The world has changed dramatically in the last nine and a half months since the Minnesota Wild were announced as hosts of the 2021 Bridgestone Winter Classic. Not long after the Wild were awarded the marquee NHL regular season event, a global pandemic has put a halt to sports as we knew it. If you’re like me, I double-take when I see fans in the stands at any sporting event seen on television. Empty, cavernous arenas and stadiums have become the norm across North America in just about every league.
That’s not what the NHL or the Minnesota Wild wants to see for the Winter Classic.
During Gary Bettman’s annual update on the NHL prior to Game 1 of the Stanley Cup Final, he mentioned that the start of next season could “slip into January,” which would mean no Winter Classic.
Frankly, the Wild should be pushing hard to reschedule the event. The Winter Classic is the most attended hockey game, meaning gigantic money in the league coffers. It’s also the biggest showcase for the host team, and a chance to display that city’s hockey culture.
No Fans, No Money
The Minnesota Department of Health allows no more than 250 people to gather in order to mitigate the spread of the virus. Things could change before Jan. 1, but it’s unlikely the MDH will allow 39,000 people to congregate at Target Field.
Furthermore, that kind of uncertainty doesn’t allow the Wild and the NHL to promote and sell the event with a full year of lead up time. There’s site preparation, teams and support staff logistics, tickets to sell and ancillary event planning that needs to take place.
An NHL-sized rink needs to be built in the middle of Target Field, which is a week-long process, and the Twins are supposed to winterize a stadium built for use in the spring, summer and fall.
Also, an empty building puts the NHL in the red. The Winter Classic is big money. The 2014 Winter Classic held at Michigan Stadium drew over 100,000 fans to the Big House to see Detroit vs. Toronto — that meant nearly $30 million dollars for the NHL.
Target Field doesn’t have space for that many fans. That number is likely to be closer to what last year’s game brought in at Citizen’s Bank Park in Philadelphia. The Phillies park drew 46,000 fans each day for the main and ancillary events, which included an alumni game, and made $15 million for the league. Some simple math has a Minnesota Winter Classic bringing in roughly $13 million.
By not rescheduling the Winter Classic, the NHL and the Wild could be robbing the local economy as well. According to the St. Louis Commerce Chamber’s Research Director, the 2017 Winter Classic at Busch Stadium was estimated to bring in close to $18.5 million to St. Louis. That number pales in comparison to the $450 million of economic impact the Super Bowl had for Minneapolis and St. Paul, but after the pandemic, an estimated $13 million in economic impact would be welcome.
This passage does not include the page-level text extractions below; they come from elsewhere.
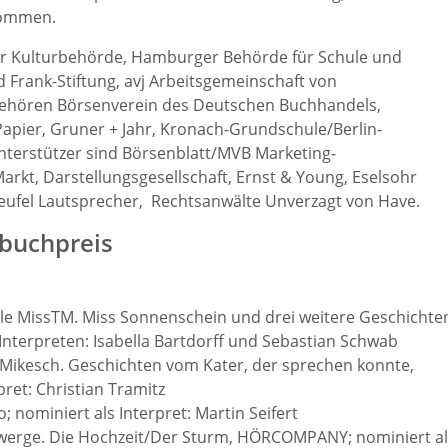
nommen.
er Kulturbehörde, Hamburger Behörde für Schule und
 Frank-Stiftung, avj Arbeitsgemeinschaft von
 gehören Börsenverein des Deutschen Buchhandels,
Papier, Gruner + Jahr, Kronach-Grundschule/Berlin-
Unterstützer sind Börsenblatt/MVB Marketing-
rkt, Darstellungsgesellschaft, Ernst & Young, Eselsohr
eufel Lautsprecher, Rechtsanwälte Unverzagt von Have.
buchpreis
le MissTM. Miss Sonnenschein und drei weitere Geschichte
Interpreten: Isabella Bartdorff und Sebastian Schwab
r Mikesch. Geschichten vom Kater, der sprechen konnte,
pret: Christian Tramitz
 nominiert als Interpret: Martin Seifert
werge. Die Hochzeit/Der Sturm, HÖRCOMPANY; nominiert al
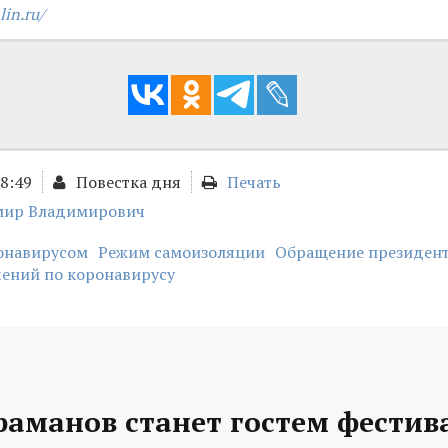
lin.ru/
18:49
Повестка дня
Печать
мир Владимирович
ронавирусом
Режим самоизоляции
Обращение президен
чений по коронавирусу
раманов станет гостем фестив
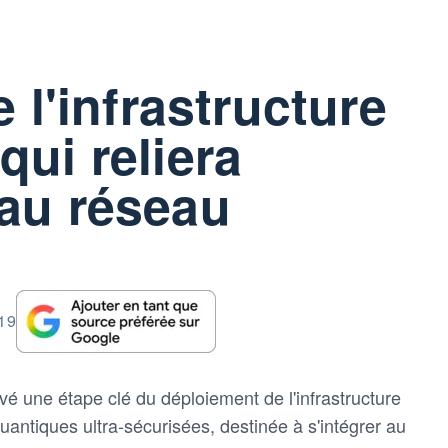
e l'infrastructure
qui reliera
au réseau
:19
é une étape clé du déploiement de l'infrastructure
ntiques ultra-sécurisées, destinée à s'intégrer au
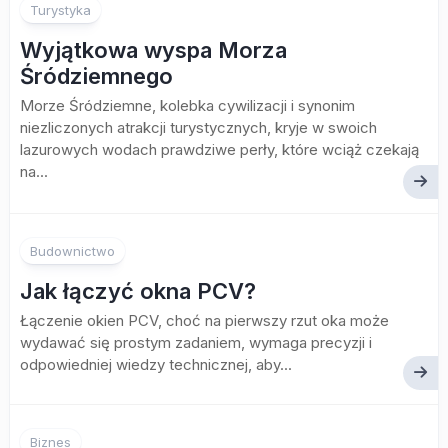
Turystyka
Wyjątkowa wyspa Morza
Śródziemnego
Morze Śródziemne, kolebka cywilizacji i synonim
niezliczonych atrakcji turystycznych, kryje w swoich
lazurowych wodach prawdziwe perły, które wciąż czekają
na...
Budownictwo
Jak łączyć okna PCV?
Łączenie okien PCV, choć na pierwszy rzut oka może
wydawać się prostym zadaniem, wymaga precyzji i
odpowiedniej wiedzy technicznej, aby...
Biznes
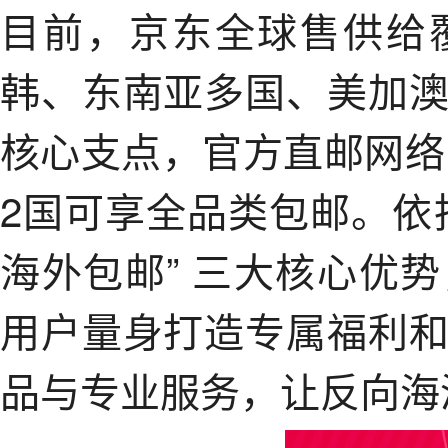
目前，京东全球售供给
韩、东南亚多国、美加
核心支点，官方直邮网络已
2国可享全品类包邮。依
海外包邮” 三大核心优
用户量身打造专属福利
品与专业服务，让反向海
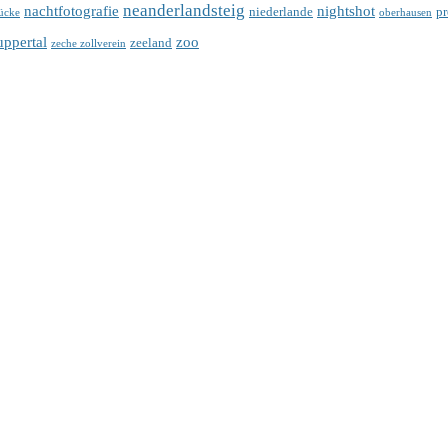
neanderlandsteig
nachtfotografie
nightshot
niederlande
p
ücke
oberhausen
ppertal
zoo
zeeland
zeche zollverein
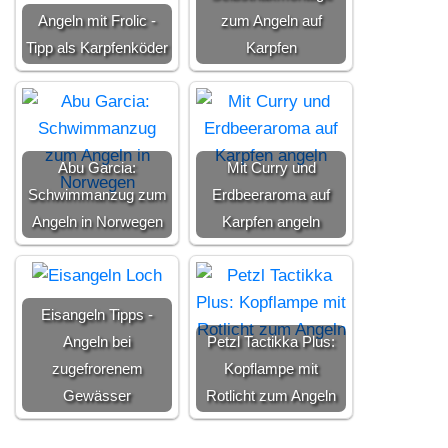
Angeln mit Frolic -
zum Angeln auf
Tipp als Karpfenköder
Karpfen
Abu Garcia:
Mit Curry und
Schwimmanzug zum
Erdbeeraroma auf
Angeln in Norwegen
Karpfen angeln
Eisangeln Tipps -
Angeln bei
Petzl Tactikka Plus:
zugefrorenem
Kopflampe mit
Gewässer
Rotlicht zum Angeln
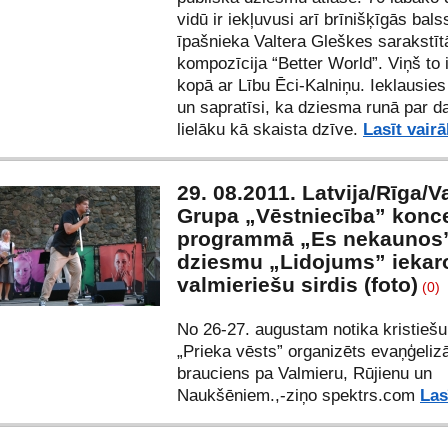
vidū ir iekļuvusi arī brīnišķīgās bals
īpašnieka Valtera Gleškes sarakstīt
kompozīcija “Better World”. Viņš to 
kopā ar Lību Ēci-Kalniņu. Ieklausie
un sapratīsi, ka dziesma runā par d
lielāku kā skaista dzīve.
Lasīt vairā
29. 08.2011. Latvija/Rīga/V
Grupa „Vēstniecība” konc
programmā „Es nekaunos”
dziesmu „Lidojums” iekar
valmieriešu sirdis (foto)
(0)
No 26-27. augustam notika kristieš
„Prieka vēsts” organizēts evaņģeliz
brauciens pa Valmieru, Rūjienu un
Naukšēniem.,-ziņo spektrs.com
Las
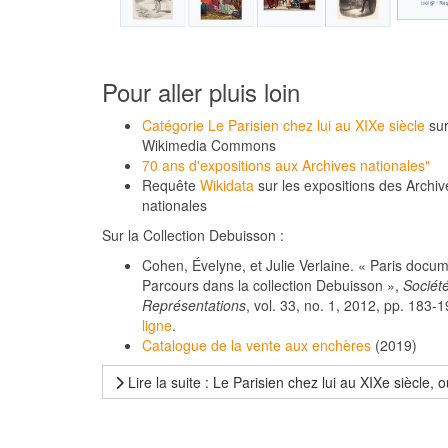
Pour aller pluis loin
Catégorie Le Parisien chez lui au XIXe siècle
su
Wikimedia Commons
70 ans d'expositions
aux
Archives nationales"
Requête
Wikidata
sur les expositions des Archiv
nationales
Sur la Collection Debuisson :
Cohen
, Évelyne, et Julie
Verlaine
. « Paris docu
Parcours dans la collection Debuisson »,
Sociét
Représentations
, vol. 33, no. 1, 2012, pp. 183-
ligne
.
Catalogue de la vente aux enchères
(2019)
Lire la suite : Le Parisien chez lui au XIXe siècle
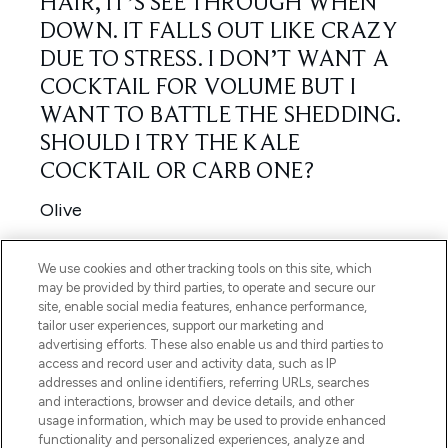
We use cookies and other tracking tools on this site, which
may be provided by third parties, to operate and secure our
site, enable social media features, enhance performance,
tailor user experiences, support our marketing and
advertising efforts. These also enable us and third parties to
access and record user and activity data, such as IP
addresses and online identifiers, referring URLs, searches
and interactions, browser and device details, and other
usage information, which may be used to provide enhanced
functionality and personalized experiences, analyze and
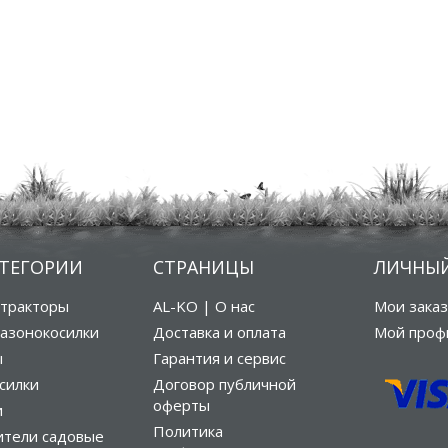
АТЕГОРИИ
СТРАНИЦЫ
ЛИЧНЫЙ
тракторы
AL-KO | О нас
Мои зака
азонокосилки
Доставка и оплата
Мой проф
ы
Гарантия и сервис
силки
Договор публичной
оферты
и
Политика
ители садовые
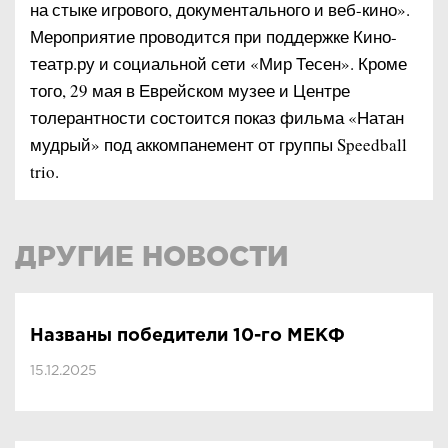
на стыке игрового, документального и веб-кино».
Мероприятие проводится при поддержке Кино-
театр.ру и социальной сети «Мир Тесен». Кроме
того, 29 мая в Еврейском музее и Центре
толерантности состоится показ фильма «Натан
мудрый» под аккомпанемент от группы Speedball
trio.
ДРУГИЕ НОВОСТИ
Названы победители 10-го МЕКФ
15.12.2025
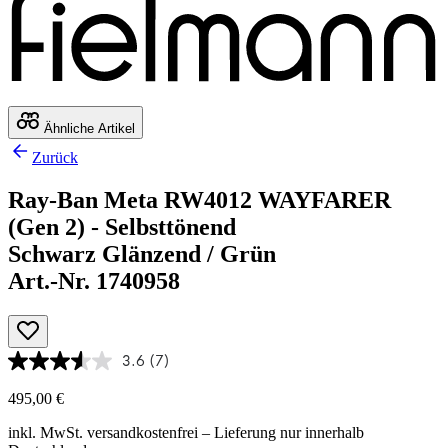
Ähnliche Artikel
Zurück
Ray-Ban Meta RW4012 WAYFARER
(Gen 2) - Selbsttönend
Schwarz Glänzend / Grün
Art.-Nr. 1740958
3.6
(7)
495,00 €
inkl. MwSt.
versandkostenfrei
– Lieferung nur innerhalb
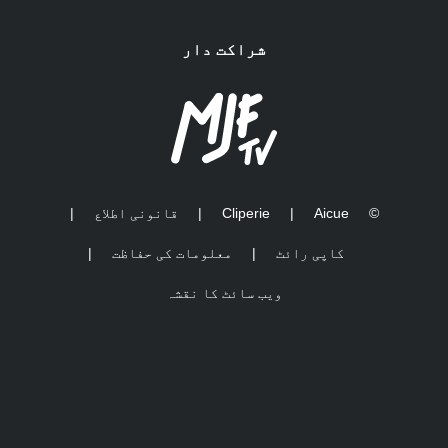
شراکت دار
©
Aicue
|
Cliperie
|
قانونی اطلاع
|
کاپی رائٹ
|
معلومات کی حفاظت
|
ویب سائٹ کا نقشہ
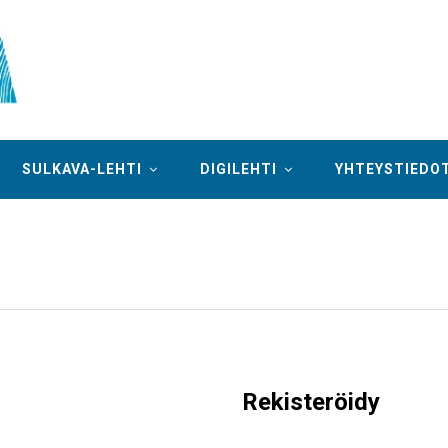
SULKAVA-LEHTI
DIGILEHTI
YHTEYSTIEDO
Rekisteröidy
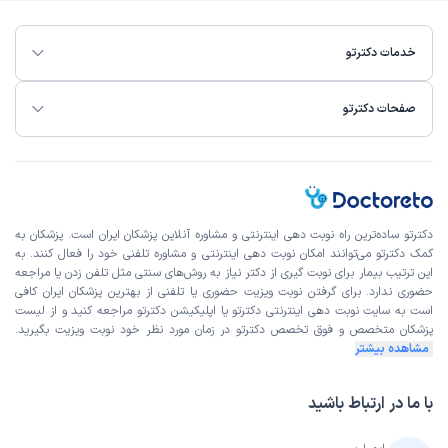
خدمات دکترتو
صفحات دکترتو
دکترتو ساده‌ترین راه نوبت‌ دهی اینترنتی و مشاوره آنلاین پزشکان ایران است. پزشکان به
کمک دکترتو می‌توانند امکان نوبت دهی اینترنتی و مشاوره تلفنی خود را فعال کنند. به
این ترتیب بیمار برای نوبت گیری از دکتر نیاز به روش‌های سنتی مثل تلفن زدن یا مراجعه
حضوری ندارد. برای گرفتن نوبت ویزیت حضوری یا تلفنی از بهترین پزشکان ایران کافی
است به
سایت نوبت دهی اینترنتی
دکترتو یا اپلیکیشن دکترتو مراجعه کنید و از
لیست
پزشکان متخصص و فوق تخصص
دکترتو در زمان مورد نظر خود نوبت ویزیت بگیرید.
مشاهده بیشتر
با ما در ارتباط باشید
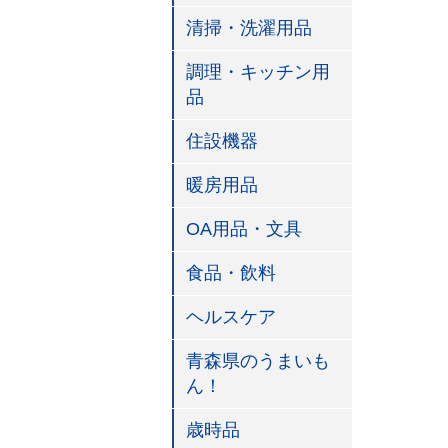
清掃・洗濯用品
調理・キッチン用
品
住設機器
暖房用品
OA用品・文具
食品・飲料
ヘルスケア
青森県のうまいも
ん！
歳時品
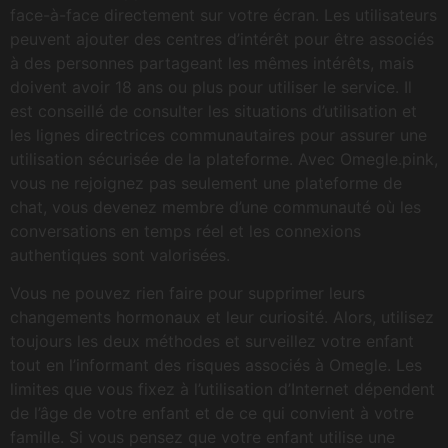
face-à-face directement sur votre écran. Les utilisateurs
peuvent ajouter des centres d’intérêt pour être associés
à des personnes partageant les mêmes intérêts, mais
doivent avoir 18 ans ou plus pour utiliser le service. Il
est conseillé de consulter les situations d’utilisation et
les lignes directrices communautaires pour assurer une
utilisation sécurisée de la plateforme. Avec Omegle.pink,
vous ne rejoignez pas seulement une plateforme de
chat, vous devenez membre d’une communauté où les
conversations en temps réel et les connexions
authentiques sont valorisées.
Vous ne pouvez rien faire pour supprimer leurs
changements hormonaux et leur curiosité. Alors, utilisez
toujours les deux méthodes et surveillez votre enfant
tout en l’informant des risques associés à Omegle. Les
limites que vous fixez à l’utilisation d’Internet dépendent
de l’âge de votre enfant et de ce qui convient à votre
famille. Si vous pensez que votre enfant utilise une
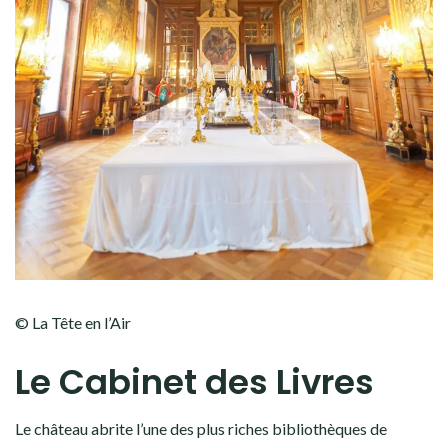
© La Tête en l’Air
Le Cabinet des Livres
Le château abrite l’une des plus riches bibliothèques de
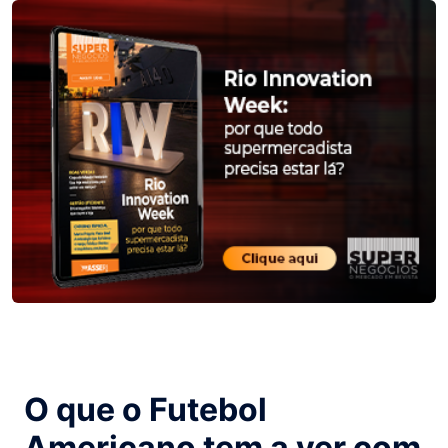
O que o Futebol
Americano tem a ver com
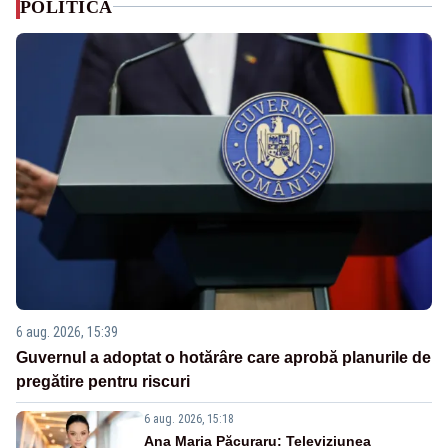
POLITICA
6 aug. 2026, 15:39
Guvernul a adoptat o hotărâre care aprobă planurile de
pregătire pentru riscuri
6 aug. 2026, 15:18
Ana Maria Păcuraru: Televiziunea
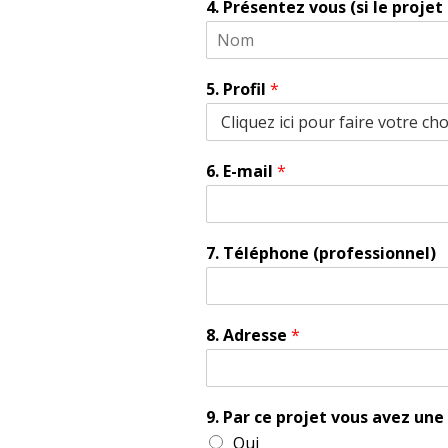
4. Présentez vous (si le proje
5. Profil
*
6. E-mail
*
7. Téléphone (professionnel)
8. Adresse
*
9. Par ce projet vous avez une 
Oui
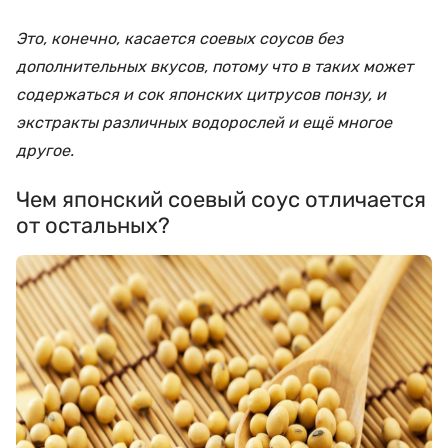
Это, конечно, касается соевых соусов без
дополнительных вкусов, потому что в таких может
содержаться и сок японских цитрусов понзу, и
экстракты различных водорослей и ещё многое
другое.
Чем японский соевый соус отличается
от остальных?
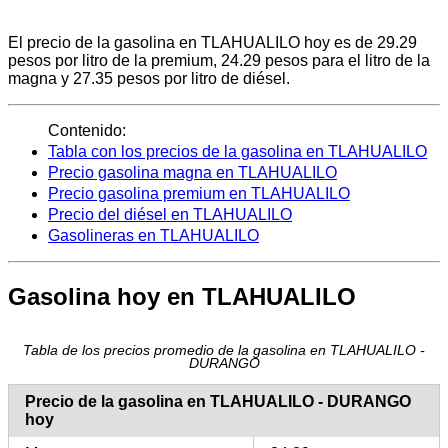
El precio de la gasolina en TLAHUALILO hoy es de 29.29
pesos por litro de la premium, 24.29 pesos para el litro de la
magna y 27.35 pesos por litro de diésel.
Contenido:
Tabla con los precios de la gasolina en TLAHUALILO
Precio gasolina magna en TLAHUALILO
Precio gasolina premium en TLAHUALILO
Precio del diésel en TLAHUALILO
Gasolineras en TLAHUALILO
Gasolina hoy en TLAHUALILO
Tabla de los precios promedio de la gasolina en TLAHUALILO -
DURANGO
Precio de la gasolina en TLAHUALILO - DURANGO
hoy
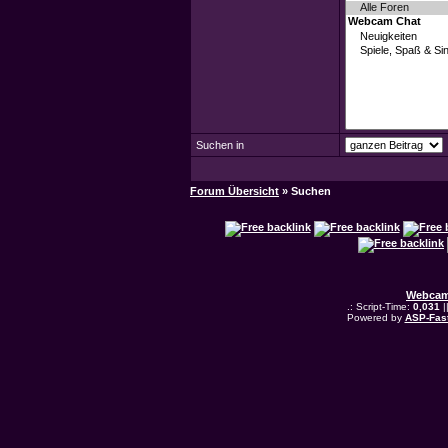
Suchen in
Forum Übersicht
» Suchen
Webcam
.: Script-Time:
0,031
|
Powered by
ASP-Fas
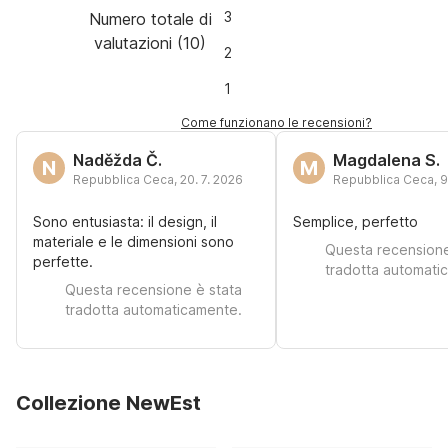
3
Numero totale di
valutazioni
(
10
)
2
1
Come funzionano le recensioni?
Naděžda Č.
Magdalena S.
N
M
Repubblica Ceca
,
20. 7. 2026
Repubblica Ceca
,
9
Sono entusiasta: il design, il
Semplice, perfetto
materiale e le dimensioni sono
Questa recensione
perfette.
tradotta automati
Questa recensione è stata
tradotta automaticamente.
Collezione NewEst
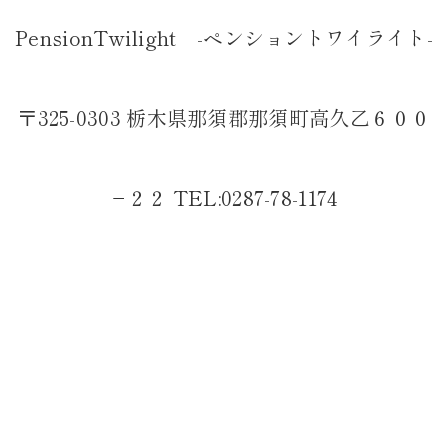
PensionTwilight -ペンショントワイライト-
〒325-0303 栃木県那須郡那須町高久乙６００
−２２ TEL:0287-78-1174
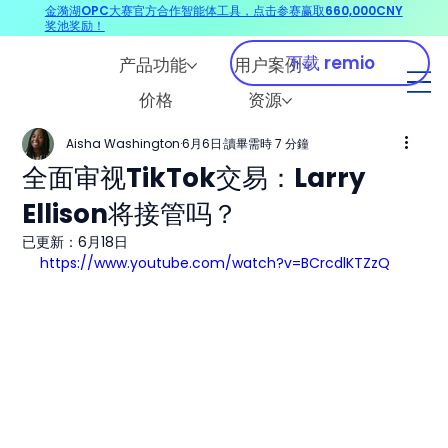
金漪湖OPC大赛官方合作智能体工具，点击参赛赢取660,000CNY
奖池奖励！
下载 remio
产品功能
用户案例
价格
资源
Aisha Washington
6月6日
讀畢需時 7 分鐘
全面审视TikTok交易：Larry
Ellison将接管吗？
已更新：
6月18日
https://www.youtube.com/watch?v=BCrcdlKTZzQ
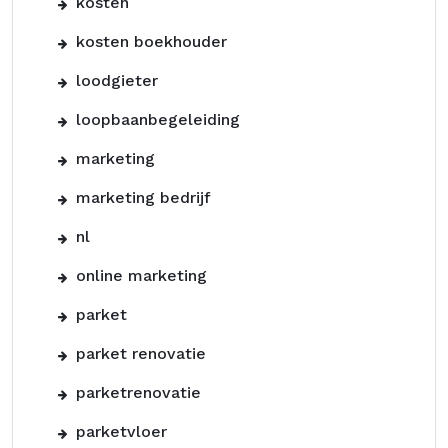
kosten
kosten boekhouder
loodgieter
loopbaanbegeleiding
marketing
marketing bedrijf
nl
online marketing
parket
parket renovatie
parketrenovatie
parketvloer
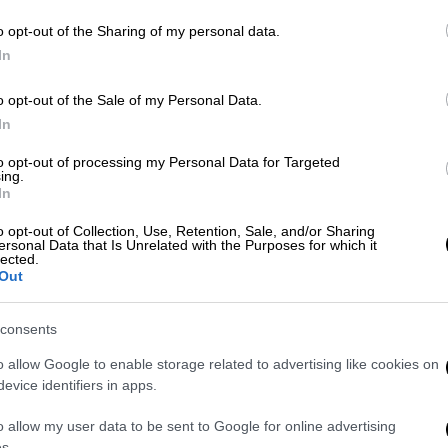
o opt-out of the Sharing of my personal data.
λος - Γαλλία, Σενεγάλη, Ιράκ,
In
o opt-out of the Sale of my Personal Data.
In
ι 16 «ναοί» που θα φιλοξενήσουν τα
to opt-out of processing my Personal Data for Targeted
ing.
In
o opt-out of Collection, Use, Retention, Sale, and/or Sharing
ersonal Data that Is Unrelated with the Purposes for which it
lected.
Out
ο Πέρεθ βρήκε αντίπαλο στις κάλπες, σε
 socios της Ρεάλ Μαδρίτης σε εκλογική
consents
οπήσεις ισπανικών Μέσων, ο 79χρονος
προβάδισμα, με ποσοστά που κυμαίνονταν
o allow Google to enable storage related to advertising like cookies on
evice identifiers in apps.
θ κέρδισε κατά κράτος τον Ρικέλμε,
ων συνολικών ψήφων, συγκεκριμένα το 66%
o allow my user data to be sent to Google for online advertising
λό του.
s.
Looking at the potential money lost, the decision to reschedule the Minnesota Winter Classic is an easy one.
Lackluster Roster to Showcase
When the Wild announced the Winter Classic during Hockey Day Minnesota last year, they had a roster that was… average. Mikko Koivu was sliding down the roster, Eric Staal struggled mightily and Kirill Kaprizov was little more than a rumor. But the roster was good enough: The Wild beat the Dallas Stars 7-0 that day.
Outside of Kevin Fiala and Kaprizov and a solid top-four defense, Minnesota’s roster leaves a lot to be desired next season. Unless there are more offseason moves following the Stanley Cup Final, the Wild will have a second class line-up for the Winter Classic — a game that must draw in casual viewers. Mediocre isn’t going to cut it.
The Wild are a long ways away from the hope that Minnesota had after the 2012 lockout. Ideally, it’s better for them to push the Winter Classic to a year that allows them to showcase better talent.
Wild fans have waited a long time for Minnesota, the self-proclaimed State of Hockey, to host the NHL’s premier outdoor spectacle. However, it’s best to wait a little bit more. It gives time for the Wild to get better.